We are honored to announce we are among the inaugural recipients of support from Daughters for Earth, a new campaign by One Earth to support women at the frontlines of climate action. Co-founded by female leaders in the women’s rights, environmental and philanthropic sectors, Daughters for Earth seeks to amplify and support women-led efforts to protect and restore our planet.
This alliance will support our collaboration with the Ogiek People of Mount Elgon, who are engaged in a legal struggle to reestablish their ancestral lands taken by colonization. In 2019 they started mapping their ancestral lands with support from Digital Democracy and Forest Peoples Programme.
Spearheaded by the Ogiek organization Chepkitale Indigenous People Development Project (CIPDP) and their women-led field mapping team, the community has mapped thousands of places and significant sites, covering more than 42,000 hectares of their land. Now, they want to share their extensive mapping knowledge and skills with other communities.
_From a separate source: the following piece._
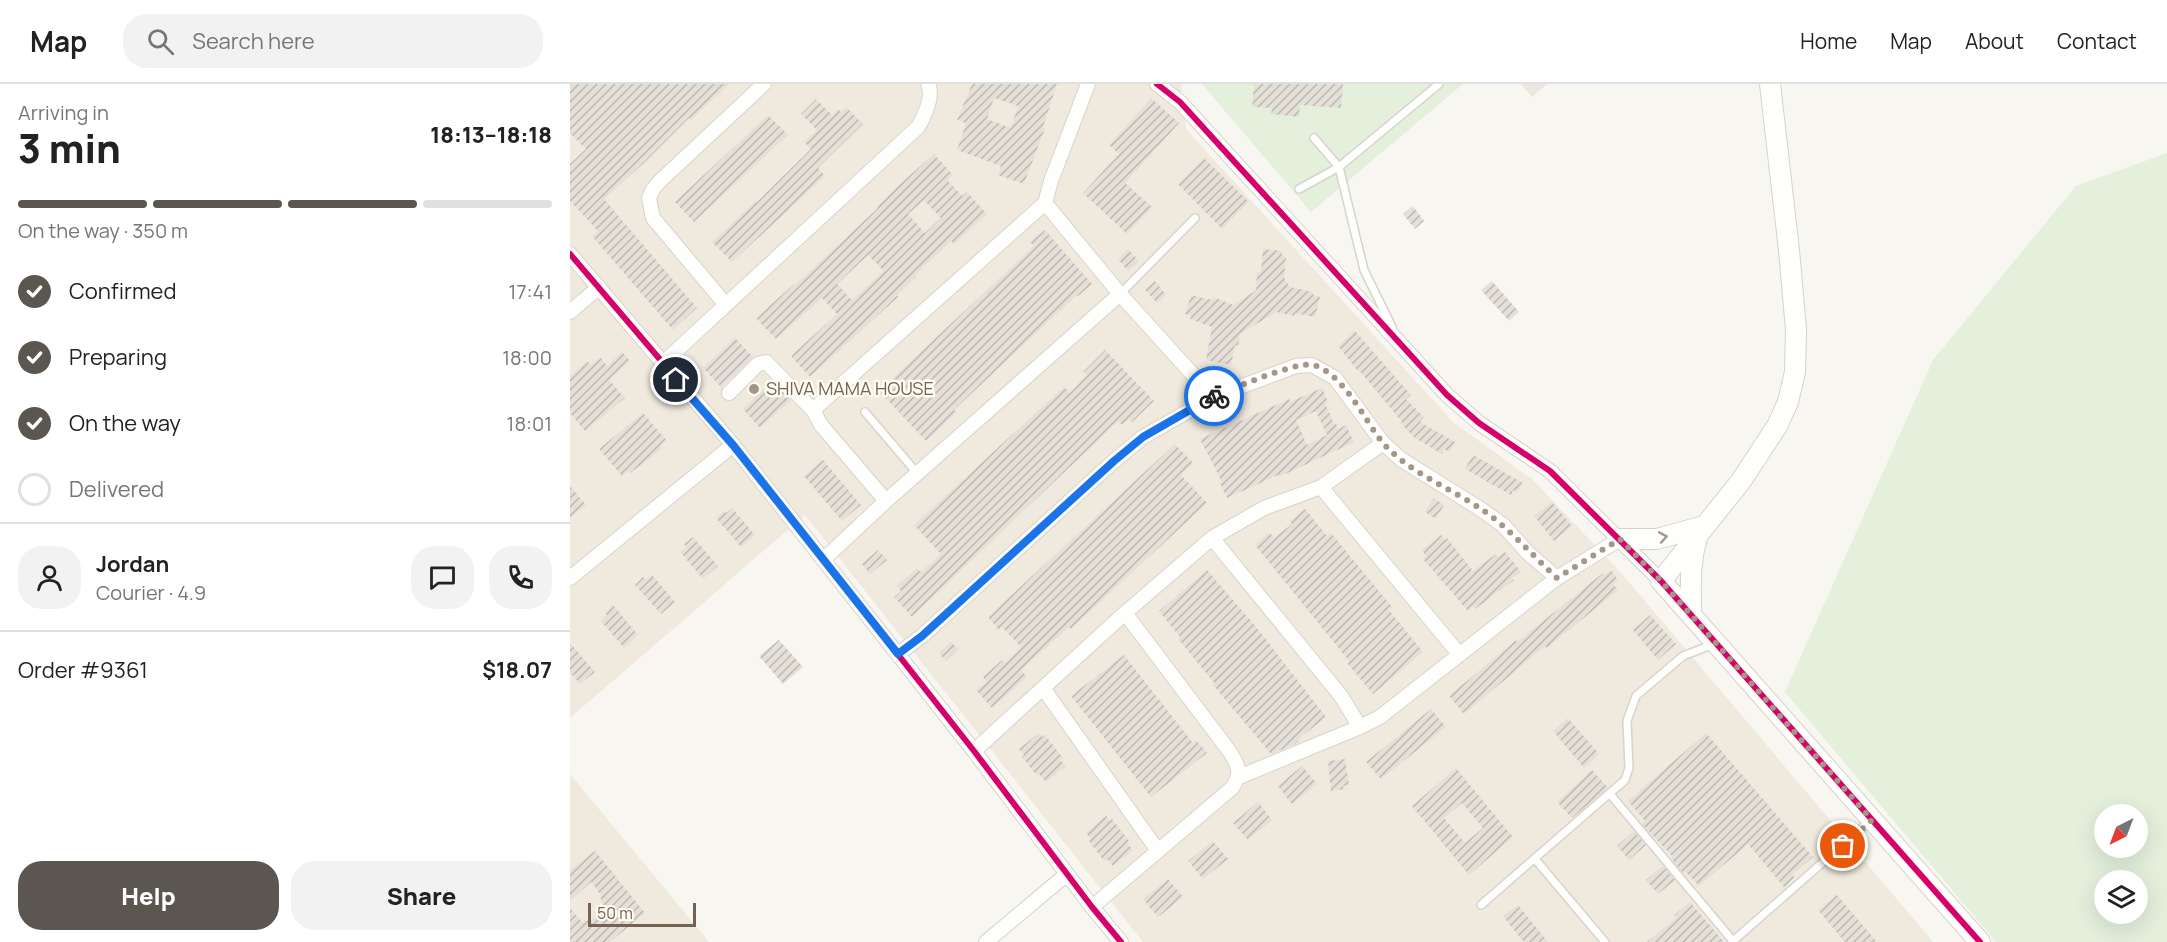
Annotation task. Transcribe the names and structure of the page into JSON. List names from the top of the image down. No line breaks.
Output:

“In a short amount of time, the Ogiek of Mount Elgon have become experts in the use of novel mapping technologies. This initiative will empower them to share their knowledge with other Indigenous frontline communities through a gathering on Ogiek ancestral lands, where they have carefully honed their learning.” — Emily Jacobi, Digital Democracy Executive Director & Founder
The support from Daughters for Earth will fund the gathering of an inaugural group of Indigenous community mappers from across Kenya and East Africa at the Ogiek Community Resource Center in Laboot, a village located along the slopes of Mount Elgon. The vision is for this capacity-building retreat to empower the CIPDP mapping team to become regional experts and leaders in mapping and to enable them to share their knowledge with nearby Indigenous communities, in line with Digital Democracy’s train-the-trainer methodologies.
We hope that this project will also plant the seed for future collaborations and cross-nation solidarity in the face of the many threats posed on Indigenous communities in eastern Africa.